> REQUIRED ACTION 1:
Answer these questions from the DRAT message:
(a) What does the reply say is being used instead of scanning in real time?
(b) What powers the DRAT stats?
(c) How often is the dump at https://svn-dump.apache.org updated?
> REQUIRED ACTION 2: Rewrite the DRAT message between "Sorry we should" and "and Wrangler next.", inclusive, with "revisions" changed to "commits".

> TEXT EXCERPT:
---*---

Re: DRAT is now scanning Apache SVN code base!

Posted by "Mattmann, Chris A (3980)" <ch...@jpl.nasa.gov>.
Hey Tony,

Sorry we should have been more clear about that. We are using
svn-dump (we aren’t doing this in real-time). Karanjeet can
confirm, but from that dump file, I think we were able to
generate this interactive app using DRAT in about a week or
a little more. It’s worth noting that it’s *all* the revisions
in that dump that we are scanning so this captures the evolution
of the repo over time as well.

Thanks for the pointers to Git repos too. We’ll scan those
with DRAT and Wrangler next.

Also hat tip to the Solr community and so forth too - our DRAT
stats are powered by Apache Solr (and D3).

Cheers,
Chris

++++++++++++++++++++++++++++++++++++++++++++++++++++++++++++++++++
Chris Mattmann, Ph.D.
Chief Architect
Instrument Software and Science Data Systems Section (398)
NASA Jet Propulsion Laboratory Pasadena, CA 91109 USA
Office: 168-519, Mailstop: 168-527
Email: chris.a.mattmann@nasa.gov
WWW:  http://sunset.usc.edu/~mattmann/
++++++++++++++++++++++++++++++++++++++++++++++++++++++++++++++++++
Adjunct Associate Professor, Computer Science Department
University of Southern California, Los Angeles, CA 90089 USA
++++++++++++++++++++++++++++++++++++++++++++++++++++++++++++++++++





-----Original Message-----
From: Tony Stevenson <to...@pc-tony.com>
Reply-To: "dev@community.apache.org" <de...@community.apache.org>
Date: Wednesday, February 3, 2016 at 1:06 AM
To: "dev@community.apache.org" <de...@community.apache.org>, Karanjeet Singh
<ka...@usc.edu>
Cc: "pierre.smits@gmail.com" <pi...@gmail.com>, Infra
<in...@apache.org>
Subject: Re: DRAT is now scanning Apache SVN code base!

>cc += infra@
>
>Karanjeet,
>
>I am writing to you whilst wearing my Infrastructure hat.
>
>Please be careful if you are indeed recursing the entire ASF subversion
>repository (http://svn.apache.org) - as you will quite likely run into
>the aug-banning service.
>Have you seen https://svn-dump.apache.org ?  This is an entire dump of
>the SVN repo (at least the public one you are interested in. You can use
>this, and it is updated monthly. If you really need fully upto date data
>you can use the dump, and svnsync the remaining revisions.

---*---

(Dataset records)

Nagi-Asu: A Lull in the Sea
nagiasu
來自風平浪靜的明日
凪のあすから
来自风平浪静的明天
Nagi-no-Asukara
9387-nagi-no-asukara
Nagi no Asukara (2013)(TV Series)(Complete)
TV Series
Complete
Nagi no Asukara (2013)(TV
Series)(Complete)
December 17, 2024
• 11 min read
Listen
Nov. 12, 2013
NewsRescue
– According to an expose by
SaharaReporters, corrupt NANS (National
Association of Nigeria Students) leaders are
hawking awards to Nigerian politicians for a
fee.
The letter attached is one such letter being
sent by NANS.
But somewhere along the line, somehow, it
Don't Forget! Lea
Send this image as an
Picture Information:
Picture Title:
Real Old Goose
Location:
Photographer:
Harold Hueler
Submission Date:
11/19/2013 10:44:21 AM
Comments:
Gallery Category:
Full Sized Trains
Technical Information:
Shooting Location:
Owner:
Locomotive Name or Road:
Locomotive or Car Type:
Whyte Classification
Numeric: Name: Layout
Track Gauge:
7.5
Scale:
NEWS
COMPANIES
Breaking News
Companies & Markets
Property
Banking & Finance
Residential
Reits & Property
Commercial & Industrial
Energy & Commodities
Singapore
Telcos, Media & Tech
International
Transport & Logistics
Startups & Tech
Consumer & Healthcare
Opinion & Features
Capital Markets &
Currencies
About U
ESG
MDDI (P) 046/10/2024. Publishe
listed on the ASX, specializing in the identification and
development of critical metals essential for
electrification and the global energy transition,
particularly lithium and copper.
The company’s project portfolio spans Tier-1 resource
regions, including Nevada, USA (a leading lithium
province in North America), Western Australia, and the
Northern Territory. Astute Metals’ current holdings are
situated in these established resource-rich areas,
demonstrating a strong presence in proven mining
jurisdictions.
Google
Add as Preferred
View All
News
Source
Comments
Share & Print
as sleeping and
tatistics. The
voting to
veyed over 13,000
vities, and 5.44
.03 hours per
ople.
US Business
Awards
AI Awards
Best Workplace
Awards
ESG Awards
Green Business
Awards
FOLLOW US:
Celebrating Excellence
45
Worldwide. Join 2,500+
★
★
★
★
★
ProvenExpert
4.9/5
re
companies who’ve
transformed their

---*---

> ANSWER AREA 1:
(a) svn-dump
(b) Apache Solr (and D3)
(c) Monthly

> ANSWER AREA 2:
Sorry we should have been more clear about that. We are using
svn-dump (we aren’t doing this in real-time). Karanjeet can
confirm, but from that dump file, I think we were able to
generate this interactive app using DRAT in about a week or
a little more. It’s worth noting that it’s *all* the commits
in that dump that we are scanning so this captures the evolution
of the repo over time as well.

Thanks for the pointers to Git repos too. We’ll scan those
with DRAT and Wrangler next.